The Publication of the Villani Report on Artificial Intelligence: Towards Open Health Data?

Health data: a priority sector for Artificial Intelligence (AI)

Deputy Cedric Villani (from the ‘République en Marche’ party) has just published a report on Artificial Intelligence (AI). It states that, regarding public health, perspectives offered by AI are ‘promising and should improve the quality of care to the benefit of the patient and reduce the costs incurred’. In the Chapter on Health, the deputy proposes to ‘create a platform that would aggregate relevant data for research and innovation in public health (including medico-administrative data, clinical data, and hospital-related data). As a trusted third-party, the State would be in charge of organizing access to this platform according to a set of criteria […]’, thereby rendering access protocols to the Système National des Données de Santé (SNDS) [National System of Health Data] more flexible.

This report triggers many questions, which are indeed being addressed at the General Estates on Bioethics, through public debates and online consultation with the public. The main concern raised by our fellow citizens is about effective confidentiality of data and potential use of data if it turned out that patients could be identified, especially by correlation and inference (on date of birth/place of birth/healthcare setting).

Regarding the risk or re-identification of a patient from multiple data, the legislator plans for the Commission Nationale de l’Informatique et des Libertés (CNIL), the French Data protection authority, to organize a retrospective control of data and access to data as part of the bigger process of planning access to health data. However, this control will be difficult to implement due to a lack of means, according to Isabelle Falque-Pierrotin, director of CNIL — as quoted by Anne Lécu, co-director of the biomedical ethics department in Collège des Bernardins, in an article published in The Conversation[1] on 5th April.

How should we approach the risk of loss of confidentiality? Whilst it is not ethically acceptable to let actuarial criteria prevail over collective solidarity, we can also wonder if it is ethically acceptable to refuse to share individual health data when their analysis could prevent avoidable birth defects, or save lives.

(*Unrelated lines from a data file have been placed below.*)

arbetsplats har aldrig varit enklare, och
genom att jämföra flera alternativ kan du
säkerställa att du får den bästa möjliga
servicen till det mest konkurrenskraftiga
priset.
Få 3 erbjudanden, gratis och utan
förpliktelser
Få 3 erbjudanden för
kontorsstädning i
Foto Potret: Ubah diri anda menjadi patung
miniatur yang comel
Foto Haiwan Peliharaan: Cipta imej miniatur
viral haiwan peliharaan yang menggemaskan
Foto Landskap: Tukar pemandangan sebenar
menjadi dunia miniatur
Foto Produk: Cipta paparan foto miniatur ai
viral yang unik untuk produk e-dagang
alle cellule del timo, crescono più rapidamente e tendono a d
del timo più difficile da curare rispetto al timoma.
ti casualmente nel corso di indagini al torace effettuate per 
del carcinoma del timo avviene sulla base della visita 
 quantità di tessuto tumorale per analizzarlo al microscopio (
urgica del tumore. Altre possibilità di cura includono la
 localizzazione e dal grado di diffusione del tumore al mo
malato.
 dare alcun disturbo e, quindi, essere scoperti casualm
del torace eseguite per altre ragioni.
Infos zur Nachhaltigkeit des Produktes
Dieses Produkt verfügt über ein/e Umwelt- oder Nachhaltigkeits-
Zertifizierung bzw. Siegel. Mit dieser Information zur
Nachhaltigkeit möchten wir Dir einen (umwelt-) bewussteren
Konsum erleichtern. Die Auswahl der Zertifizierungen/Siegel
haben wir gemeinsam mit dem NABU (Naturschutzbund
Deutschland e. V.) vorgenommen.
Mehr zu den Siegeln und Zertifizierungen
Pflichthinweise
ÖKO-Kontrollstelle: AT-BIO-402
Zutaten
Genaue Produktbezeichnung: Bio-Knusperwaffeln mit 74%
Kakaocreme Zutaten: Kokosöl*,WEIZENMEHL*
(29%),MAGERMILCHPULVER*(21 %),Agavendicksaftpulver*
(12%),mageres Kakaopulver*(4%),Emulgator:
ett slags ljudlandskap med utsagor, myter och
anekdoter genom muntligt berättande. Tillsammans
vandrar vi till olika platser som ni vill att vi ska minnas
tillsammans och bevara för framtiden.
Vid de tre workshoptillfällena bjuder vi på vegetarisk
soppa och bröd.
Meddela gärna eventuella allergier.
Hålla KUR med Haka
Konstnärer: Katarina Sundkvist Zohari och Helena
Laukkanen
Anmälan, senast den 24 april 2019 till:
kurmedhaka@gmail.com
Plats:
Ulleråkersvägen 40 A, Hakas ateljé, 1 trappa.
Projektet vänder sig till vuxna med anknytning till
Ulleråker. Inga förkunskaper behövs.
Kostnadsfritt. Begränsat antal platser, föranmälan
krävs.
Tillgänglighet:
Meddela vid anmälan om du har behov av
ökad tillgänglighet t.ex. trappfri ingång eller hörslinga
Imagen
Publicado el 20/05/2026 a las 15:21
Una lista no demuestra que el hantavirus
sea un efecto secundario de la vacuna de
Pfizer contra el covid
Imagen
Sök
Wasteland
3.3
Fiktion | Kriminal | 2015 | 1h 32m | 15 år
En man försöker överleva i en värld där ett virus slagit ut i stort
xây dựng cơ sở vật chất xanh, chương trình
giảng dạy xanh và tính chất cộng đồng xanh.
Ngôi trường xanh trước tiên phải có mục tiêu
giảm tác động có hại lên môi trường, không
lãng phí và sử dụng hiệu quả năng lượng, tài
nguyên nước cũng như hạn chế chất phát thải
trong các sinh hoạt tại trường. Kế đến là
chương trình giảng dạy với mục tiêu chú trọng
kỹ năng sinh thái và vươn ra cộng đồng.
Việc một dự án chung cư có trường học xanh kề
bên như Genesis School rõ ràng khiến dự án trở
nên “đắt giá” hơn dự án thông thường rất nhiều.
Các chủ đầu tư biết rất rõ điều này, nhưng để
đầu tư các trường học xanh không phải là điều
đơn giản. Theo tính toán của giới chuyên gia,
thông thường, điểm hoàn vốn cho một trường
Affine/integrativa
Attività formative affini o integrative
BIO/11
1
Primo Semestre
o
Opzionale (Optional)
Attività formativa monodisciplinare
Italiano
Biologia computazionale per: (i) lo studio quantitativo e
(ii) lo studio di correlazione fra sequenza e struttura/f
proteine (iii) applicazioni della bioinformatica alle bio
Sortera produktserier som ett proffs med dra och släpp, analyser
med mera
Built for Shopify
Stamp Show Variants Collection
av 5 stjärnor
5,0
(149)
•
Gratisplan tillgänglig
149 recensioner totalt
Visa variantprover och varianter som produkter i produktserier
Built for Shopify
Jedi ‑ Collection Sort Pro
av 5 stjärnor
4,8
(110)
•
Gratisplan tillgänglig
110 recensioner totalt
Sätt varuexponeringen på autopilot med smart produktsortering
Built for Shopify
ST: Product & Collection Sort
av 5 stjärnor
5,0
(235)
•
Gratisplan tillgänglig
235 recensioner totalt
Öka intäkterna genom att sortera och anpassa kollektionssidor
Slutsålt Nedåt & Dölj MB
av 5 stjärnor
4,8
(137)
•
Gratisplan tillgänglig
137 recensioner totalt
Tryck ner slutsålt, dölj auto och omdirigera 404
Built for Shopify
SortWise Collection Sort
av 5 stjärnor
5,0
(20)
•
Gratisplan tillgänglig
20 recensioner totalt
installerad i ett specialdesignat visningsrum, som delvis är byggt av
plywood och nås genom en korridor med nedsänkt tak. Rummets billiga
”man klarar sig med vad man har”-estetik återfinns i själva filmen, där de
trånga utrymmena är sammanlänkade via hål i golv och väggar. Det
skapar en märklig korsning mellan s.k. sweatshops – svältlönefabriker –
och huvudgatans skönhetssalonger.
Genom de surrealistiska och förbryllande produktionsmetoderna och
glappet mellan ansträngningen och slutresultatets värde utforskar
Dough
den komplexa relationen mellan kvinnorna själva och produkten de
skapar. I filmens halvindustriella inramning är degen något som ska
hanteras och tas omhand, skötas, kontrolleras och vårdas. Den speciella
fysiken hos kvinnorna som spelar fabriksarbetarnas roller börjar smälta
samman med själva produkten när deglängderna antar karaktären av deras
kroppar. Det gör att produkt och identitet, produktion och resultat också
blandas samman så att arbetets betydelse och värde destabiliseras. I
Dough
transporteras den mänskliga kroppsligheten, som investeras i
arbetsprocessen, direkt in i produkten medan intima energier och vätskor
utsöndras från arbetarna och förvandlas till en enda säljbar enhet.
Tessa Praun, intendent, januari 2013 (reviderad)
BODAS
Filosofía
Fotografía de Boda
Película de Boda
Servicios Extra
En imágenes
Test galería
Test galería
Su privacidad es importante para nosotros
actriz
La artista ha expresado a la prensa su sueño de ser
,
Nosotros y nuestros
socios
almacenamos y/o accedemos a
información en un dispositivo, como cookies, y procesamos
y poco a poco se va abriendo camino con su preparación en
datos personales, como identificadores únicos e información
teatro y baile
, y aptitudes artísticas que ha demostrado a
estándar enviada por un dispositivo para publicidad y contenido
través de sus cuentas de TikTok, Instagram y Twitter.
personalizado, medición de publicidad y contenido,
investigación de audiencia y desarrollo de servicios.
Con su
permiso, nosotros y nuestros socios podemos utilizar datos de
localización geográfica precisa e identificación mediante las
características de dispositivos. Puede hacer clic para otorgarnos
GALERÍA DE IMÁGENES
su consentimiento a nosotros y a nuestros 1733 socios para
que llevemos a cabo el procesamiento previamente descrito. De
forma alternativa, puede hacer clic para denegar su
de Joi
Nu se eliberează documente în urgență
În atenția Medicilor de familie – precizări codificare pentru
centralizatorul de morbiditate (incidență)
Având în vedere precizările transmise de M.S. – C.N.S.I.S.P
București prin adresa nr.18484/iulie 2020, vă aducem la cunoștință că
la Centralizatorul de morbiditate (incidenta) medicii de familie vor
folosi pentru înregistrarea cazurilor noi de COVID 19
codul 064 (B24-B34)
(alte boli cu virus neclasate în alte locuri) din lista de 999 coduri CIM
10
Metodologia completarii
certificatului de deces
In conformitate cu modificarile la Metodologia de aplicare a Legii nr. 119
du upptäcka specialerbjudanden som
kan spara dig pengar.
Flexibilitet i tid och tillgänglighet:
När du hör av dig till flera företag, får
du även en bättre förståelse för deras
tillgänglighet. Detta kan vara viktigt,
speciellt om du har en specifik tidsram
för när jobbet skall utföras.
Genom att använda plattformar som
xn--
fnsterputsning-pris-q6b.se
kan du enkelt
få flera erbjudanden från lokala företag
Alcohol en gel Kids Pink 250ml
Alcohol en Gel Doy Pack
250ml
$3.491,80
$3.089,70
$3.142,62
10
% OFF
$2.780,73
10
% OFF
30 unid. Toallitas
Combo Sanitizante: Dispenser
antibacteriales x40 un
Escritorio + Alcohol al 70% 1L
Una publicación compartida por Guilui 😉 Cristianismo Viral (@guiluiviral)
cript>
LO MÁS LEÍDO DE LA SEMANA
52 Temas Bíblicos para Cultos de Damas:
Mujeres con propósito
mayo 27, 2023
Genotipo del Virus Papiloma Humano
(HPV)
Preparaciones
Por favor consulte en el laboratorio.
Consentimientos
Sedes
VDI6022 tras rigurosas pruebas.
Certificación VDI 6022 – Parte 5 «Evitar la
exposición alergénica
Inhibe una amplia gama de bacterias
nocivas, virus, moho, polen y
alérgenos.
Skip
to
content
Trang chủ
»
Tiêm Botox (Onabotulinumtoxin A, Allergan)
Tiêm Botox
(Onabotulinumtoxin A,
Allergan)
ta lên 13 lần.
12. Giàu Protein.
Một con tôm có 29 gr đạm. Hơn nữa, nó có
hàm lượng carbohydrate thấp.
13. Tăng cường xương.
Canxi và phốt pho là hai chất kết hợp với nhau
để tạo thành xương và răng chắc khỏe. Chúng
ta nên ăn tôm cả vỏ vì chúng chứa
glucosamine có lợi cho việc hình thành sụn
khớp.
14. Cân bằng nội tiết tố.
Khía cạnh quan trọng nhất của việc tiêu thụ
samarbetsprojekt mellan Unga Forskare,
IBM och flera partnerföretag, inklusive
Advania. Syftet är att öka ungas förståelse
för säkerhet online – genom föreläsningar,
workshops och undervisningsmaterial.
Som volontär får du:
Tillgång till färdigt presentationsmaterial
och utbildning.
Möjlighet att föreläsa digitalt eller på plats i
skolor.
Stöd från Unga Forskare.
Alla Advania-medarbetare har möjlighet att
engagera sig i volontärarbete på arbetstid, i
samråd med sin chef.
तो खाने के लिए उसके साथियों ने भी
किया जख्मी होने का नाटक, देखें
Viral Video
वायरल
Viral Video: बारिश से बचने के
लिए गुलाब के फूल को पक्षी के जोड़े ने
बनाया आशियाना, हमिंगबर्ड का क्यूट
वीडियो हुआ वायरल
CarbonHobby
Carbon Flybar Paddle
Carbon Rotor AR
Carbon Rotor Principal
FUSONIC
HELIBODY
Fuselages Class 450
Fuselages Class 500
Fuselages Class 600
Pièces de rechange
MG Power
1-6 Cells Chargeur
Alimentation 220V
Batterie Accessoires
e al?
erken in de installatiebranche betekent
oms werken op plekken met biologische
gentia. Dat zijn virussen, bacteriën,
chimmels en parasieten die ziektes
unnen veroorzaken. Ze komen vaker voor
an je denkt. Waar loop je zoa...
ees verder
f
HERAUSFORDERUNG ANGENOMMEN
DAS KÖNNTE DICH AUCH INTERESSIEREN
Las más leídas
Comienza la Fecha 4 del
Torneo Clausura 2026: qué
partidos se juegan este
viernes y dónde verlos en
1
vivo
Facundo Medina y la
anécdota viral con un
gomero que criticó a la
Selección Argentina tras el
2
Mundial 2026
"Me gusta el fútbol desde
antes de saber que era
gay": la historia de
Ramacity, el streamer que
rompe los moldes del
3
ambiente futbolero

It remains that ‘between the protection of private life and the health security, the question at hand is what each individual really wants’, states Anne Lescu, who also wonders if ‘at a societal scale, our ability to do could perhaps exceed our ability to think what we are doing’.

As far as the Remera registry is concerned, the objective remains the same: to protect confidentiality of data, which is to say to protect the most vulnerable. This objective requires that we participate in the national debate on ethical uses of AI: as these new technologies are, by nature, rapidly evolving, it belongs to us, as data holders, to think what we are doing carefully.

Our data is precious, and it will be useful to run IA algorithms. Collecting data also has a cost. The good news is that producing health data allowed workforce to be created. Big online platforms have understood its importance; it is therefore urgent to remind ourselves that health data must be valued, protected, shared, and that its collection must be funded[2].

Finally, the high-level technological, legal, financial constraints that go alongside open data makes us, and our funding bodies, liable: it is now of utmost necessity to seriously start thinking of professionalizing data collectors and data managers.


[1] https://theconversation.com/debat-les-donnees-de-notre-sante-doivent-rester-confidentielles-92950

[2] Institut National de la Santé et de la Recherche Médicale (Inserm) [French National Institute of Health and Medical Research] and Conseil Régional Auvergne-Rhône Alpes [Regional concil] are no longer funding the registry.